Recorded data:
※

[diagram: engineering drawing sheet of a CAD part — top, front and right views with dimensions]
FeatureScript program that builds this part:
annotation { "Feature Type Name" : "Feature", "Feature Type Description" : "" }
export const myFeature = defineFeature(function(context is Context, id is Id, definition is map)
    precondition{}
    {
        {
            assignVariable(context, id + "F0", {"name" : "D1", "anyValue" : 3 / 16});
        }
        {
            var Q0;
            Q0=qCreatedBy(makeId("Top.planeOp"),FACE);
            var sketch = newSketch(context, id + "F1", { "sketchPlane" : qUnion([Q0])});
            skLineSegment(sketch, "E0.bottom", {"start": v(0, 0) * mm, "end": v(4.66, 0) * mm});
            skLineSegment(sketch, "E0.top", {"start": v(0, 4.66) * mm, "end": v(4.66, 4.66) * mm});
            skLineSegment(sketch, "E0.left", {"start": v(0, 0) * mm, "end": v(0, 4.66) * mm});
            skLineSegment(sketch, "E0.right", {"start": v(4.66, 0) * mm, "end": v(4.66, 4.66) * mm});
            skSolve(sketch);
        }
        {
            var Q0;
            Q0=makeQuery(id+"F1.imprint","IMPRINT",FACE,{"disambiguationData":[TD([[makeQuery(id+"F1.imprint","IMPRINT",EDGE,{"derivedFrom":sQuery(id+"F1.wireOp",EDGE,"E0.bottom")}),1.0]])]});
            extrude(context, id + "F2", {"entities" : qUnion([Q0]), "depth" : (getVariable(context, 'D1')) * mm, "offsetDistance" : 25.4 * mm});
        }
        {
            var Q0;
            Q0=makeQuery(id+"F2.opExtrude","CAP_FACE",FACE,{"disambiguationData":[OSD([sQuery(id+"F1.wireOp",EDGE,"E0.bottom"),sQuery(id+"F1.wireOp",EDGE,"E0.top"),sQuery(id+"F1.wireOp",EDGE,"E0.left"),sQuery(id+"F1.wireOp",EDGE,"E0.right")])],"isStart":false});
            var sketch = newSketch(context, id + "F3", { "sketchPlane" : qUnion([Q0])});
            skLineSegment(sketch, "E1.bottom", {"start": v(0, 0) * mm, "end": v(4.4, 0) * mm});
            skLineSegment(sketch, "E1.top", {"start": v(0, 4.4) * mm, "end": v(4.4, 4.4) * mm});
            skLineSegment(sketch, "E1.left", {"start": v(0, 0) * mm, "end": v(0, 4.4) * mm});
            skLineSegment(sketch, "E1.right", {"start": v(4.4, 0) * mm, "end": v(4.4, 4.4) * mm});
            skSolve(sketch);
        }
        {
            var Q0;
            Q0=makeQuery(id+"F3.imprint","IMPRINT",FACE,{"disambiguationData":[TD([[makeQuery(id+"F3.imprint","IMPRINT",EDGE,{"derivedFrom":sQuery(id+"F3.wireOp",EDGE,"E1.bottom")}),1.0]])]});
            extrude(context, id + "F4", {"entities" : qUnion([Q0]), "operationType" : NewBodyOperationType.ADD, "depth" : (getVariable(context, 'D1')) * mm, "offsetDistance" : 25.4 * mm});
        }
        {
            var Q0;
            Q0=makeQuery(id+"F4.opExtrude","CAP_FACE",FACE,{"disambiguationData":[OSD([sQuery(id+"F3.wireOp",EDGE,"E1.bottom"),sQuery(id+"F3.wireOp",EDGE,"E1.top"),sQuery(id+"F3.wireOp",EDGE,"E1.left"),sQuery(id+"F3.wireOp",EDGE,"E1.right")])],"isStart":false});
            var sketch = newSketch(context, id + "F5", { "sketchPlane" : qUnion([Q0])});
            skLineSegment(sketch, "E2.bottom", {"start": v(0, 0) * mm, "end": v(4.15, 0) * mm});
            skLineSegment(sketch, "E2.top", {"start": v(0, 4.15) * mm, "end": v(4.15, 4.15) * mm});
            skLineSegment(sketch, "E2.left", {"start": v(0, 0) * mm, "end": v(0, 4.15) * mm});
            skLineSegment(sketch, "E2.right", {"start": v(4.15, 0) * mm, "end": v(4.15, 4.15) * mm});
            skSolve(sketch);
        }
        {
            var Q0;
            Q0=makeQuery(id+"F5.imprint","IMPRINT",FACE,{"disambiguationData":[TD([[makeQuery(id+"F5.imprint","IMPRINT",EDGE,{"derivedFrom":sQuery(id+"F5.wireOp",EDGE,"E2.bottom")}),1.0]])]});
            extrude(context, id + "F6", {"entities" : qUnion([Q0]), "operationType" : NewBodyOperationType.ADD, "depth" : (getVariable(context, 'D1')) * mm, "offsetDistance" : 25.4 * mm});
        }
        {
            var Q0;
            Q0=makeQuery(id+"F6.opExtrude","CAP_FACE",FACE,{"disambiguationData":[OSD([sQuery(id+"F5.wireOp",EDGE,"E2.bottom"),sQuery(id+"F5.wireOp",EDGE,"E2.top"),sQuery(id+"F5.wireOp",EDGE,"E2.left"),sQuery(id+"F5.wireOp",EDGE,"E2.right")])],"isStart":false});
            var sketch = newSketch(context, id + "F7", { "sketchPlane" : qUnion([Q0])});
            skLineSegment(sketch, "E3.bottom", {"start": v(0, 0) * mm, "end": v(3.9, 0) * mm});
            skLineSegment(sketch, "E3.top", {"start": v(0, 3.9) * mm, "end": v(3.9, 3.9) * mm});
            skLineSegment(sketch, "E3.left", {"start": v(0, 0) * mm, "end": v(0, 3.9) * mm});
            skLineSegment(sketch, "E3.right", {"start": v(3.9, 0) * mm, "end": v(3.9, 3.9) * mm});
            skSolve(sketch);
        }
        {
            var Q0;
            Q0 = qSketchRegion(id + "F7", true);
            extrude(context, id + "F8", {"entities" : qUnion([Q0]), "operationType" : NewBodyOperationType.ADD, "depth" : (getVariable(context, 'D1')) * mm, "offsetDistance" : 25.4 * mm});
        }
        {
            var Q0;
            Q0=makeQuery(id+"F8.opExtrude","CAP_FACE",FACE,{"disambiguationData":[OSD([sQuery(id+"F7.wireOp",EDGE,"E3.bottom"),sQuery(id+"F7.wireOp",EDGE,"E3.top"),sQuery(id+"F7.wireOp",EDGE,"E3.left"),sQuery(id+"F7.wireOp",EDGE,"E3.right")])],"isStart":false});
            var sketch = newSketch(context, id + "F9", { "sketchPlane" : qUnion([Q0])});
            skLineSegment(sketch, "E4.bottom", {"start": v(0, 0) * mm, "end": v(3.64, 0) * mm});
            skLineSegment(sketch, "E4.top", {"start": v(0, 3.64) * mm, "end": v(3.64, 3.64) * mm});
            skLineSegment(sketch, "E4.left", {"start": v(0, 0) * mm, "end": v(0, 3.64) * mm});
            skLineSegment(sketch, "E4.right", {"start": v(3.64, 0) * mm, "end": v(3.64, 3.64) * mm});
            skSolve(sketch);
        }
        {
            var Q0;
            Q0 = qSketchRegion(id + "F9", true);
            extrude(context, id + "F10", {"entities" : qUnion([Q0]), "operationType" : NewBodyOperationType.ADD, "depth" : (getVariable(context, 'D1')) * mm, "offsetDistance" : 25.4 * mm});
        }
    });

※

CHALLENGE: Collect each line from the recorded data above in which the string "newSketch" appears.

EXERCISE OUTPUT:
            var sketch = newSketch(context, id + "F1", { "sketchPlane" : qUnion([Q0])});
            var sketch = newSketch(context, id + "F3", { "sketchPlane" : qUnion([Q0])});
            var sketch = newSketch(context, id + "F5", { "sketchPlane" : qUnion([Q0])});
            var sketch = newSketch(context, id + "F7", { "sketchPlane" : qUnion([Q0])});
            var sketch = newSketch(context, id + "F9", { "sketchPlane" : qUnion([Q0])});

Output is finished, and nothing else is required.